Well if the value is still 15 it will be bigger than 10 so KEDA would add an instance, and another one, and another one.

tomkerkhove on 4 Aug 2020

I might be misunderstanding how the calculations work, but my understanding is the metric value would be 15, but as there are 2 pods, the average value would be 7.5. If the threshold is 10, then no new pods would be scaled in by the HPA.

bryanhorstmann on 4 Aug 2020

Notes from standup yesterday:

Prometheus metric adapter will maintain the same instance count, while KEDA will scale back to 0 if it doesnt’ have the count

HPAs receiving errors from metric servers stop taking any action; this seems liek a safe aproach for us. Otherwise we can create autoscaling loops flooding whole cluster.

This is how it works today so we are good to go

We shouldn’t do 1 -> 0 nor 0 -> 1 scaling if we cannot fetch metrics

Would be nice for 2.0, otherwise afterwards

@bryanhorstmann We just feed current & target metric to the HPA so it will keep on scaling.

tomkerkhove on 7 Aug 2020

Thanks for the feedback @tomkerkhove. I'm glad this is being considered as a nice to have for 2.0.

bryanhorstmann on 7 Aug 2020

@bryanhorstmann do you think this is something that you could contribute?

zroubalik on 7 Aug 2020

Hi @zroubalik,

I'm happy to have a go at it. Will need to do some digging and research as I've not dug too deeply into the code base.

My understanding is that the only part that needs actual work is:

We shouldn’t do 1 -> 0 nor 0 -> 1 scaling if we cannot fetch metrics

bryanhorstmann on 7 Aug 2020

Yes, but it is unfortunately not that trivial. Currently we are checking and marking the status of a scaler in isActive property, in short: this is set to false if there are no metrics for scaling or if the scaler is unavailable. This behavior needs to be changed (and for consistency for all scalers). And then perform the 1 <-> 0 scaling based on this, currently it is being done based on isActive after the cooldownPeriod is over.

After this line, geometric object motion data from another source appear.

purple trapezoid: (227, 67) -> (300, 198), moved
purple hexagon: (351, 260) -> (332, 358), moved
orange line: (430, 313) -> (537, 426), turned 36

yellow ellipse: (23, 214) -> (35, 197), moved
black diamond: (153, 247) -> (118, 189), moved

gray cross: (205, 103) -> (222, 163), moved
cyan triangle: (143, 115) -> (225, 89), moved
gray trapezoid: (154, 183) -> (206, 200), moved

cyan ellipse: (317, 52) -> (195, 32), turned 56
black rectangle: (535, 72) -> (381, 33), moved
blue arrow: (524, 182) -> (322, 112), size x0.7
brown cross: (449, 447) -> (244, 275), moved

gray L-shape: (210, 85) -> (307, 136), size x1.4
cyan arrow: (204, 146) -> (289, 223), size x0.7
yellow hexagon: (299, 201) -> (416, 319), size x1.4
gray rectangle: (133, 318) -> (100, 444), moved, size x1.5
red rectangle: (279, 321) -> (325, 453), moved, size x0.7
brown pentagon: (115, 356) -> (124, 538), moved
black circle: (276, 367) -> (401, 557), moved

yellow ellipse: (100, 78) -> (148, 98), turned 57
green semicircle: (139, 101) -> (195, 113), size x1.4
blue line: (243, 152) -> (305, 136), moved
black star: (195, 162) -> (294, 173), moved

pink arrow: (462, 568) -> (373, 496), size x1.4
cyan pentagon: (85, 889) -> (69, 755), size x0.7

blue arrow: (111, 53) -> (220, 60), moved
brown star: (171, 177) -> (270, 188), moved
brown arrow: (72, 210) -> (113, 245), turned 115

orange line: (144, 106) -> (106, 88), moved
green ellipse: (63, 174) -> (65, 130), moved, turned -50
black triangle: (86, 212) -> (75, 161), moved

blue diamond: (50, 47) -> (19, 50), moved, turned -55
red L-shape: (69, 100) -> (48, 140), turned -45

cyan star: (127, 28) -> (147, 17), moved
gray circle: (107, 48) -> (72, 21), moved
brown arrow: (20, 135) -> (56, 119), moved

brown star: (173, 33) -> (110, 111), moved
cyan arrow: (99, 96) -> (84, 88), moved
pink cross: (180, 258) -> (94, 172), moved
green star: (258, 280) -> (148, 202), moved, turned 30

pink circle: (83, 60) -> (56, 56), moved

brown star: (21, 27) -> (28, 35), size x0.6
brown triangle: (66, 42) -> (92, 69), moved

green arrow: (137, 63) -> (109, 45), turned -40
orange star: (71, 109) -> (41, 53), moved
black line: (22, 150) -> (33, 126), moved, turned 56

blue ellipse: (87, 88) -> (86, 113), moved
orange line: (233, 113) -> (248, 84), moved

There should be settings as well, where users can specify the behaviour of this feature (timeout, enable/disable this feature, etc..)

@bryanhorstmann and no pressure on you, if you don't feel confident enough to do such a big change :)

@ahmelsayed FYI^

zroubalik on 7 Aug 2020

Hi @zroubalik, thank you. I think I'll step away from this one, but will be watching the progress.

bryanhorstmann on 13 Aug 2020

👍1

I propose a new (optional) field onErrorReplicaCount that would serve as a default value when Operator can't read current values, ie.:

apiVersion: keda.k8s.io/v1alpha1
kind: ScaledObject
metadata:
  name: my-deployment-autoscaler
spec:
  scaleTargetRef:
    deploymentName: my-deployment
  pollingInterval: 1
  cooldownPeriod: 1200
  minReplicaCount: 0
  maxReplicaCount: 10
  onErrorReplicaCount: 2     # <==  2 pods, in case of a trigger source being unavailable

VojtechVitek on 18 Sep 2020

👍3

@VojtechVitek makes sense. Is it something you are willing to contribute?

zroubalik on 18 Sep 2020

Is there any process for getting a proposal officially accepted?

I'm thinking a better name for the field would be defaultReplicaCount, which would equal to minReplicaCount value by default unless explicitly specified.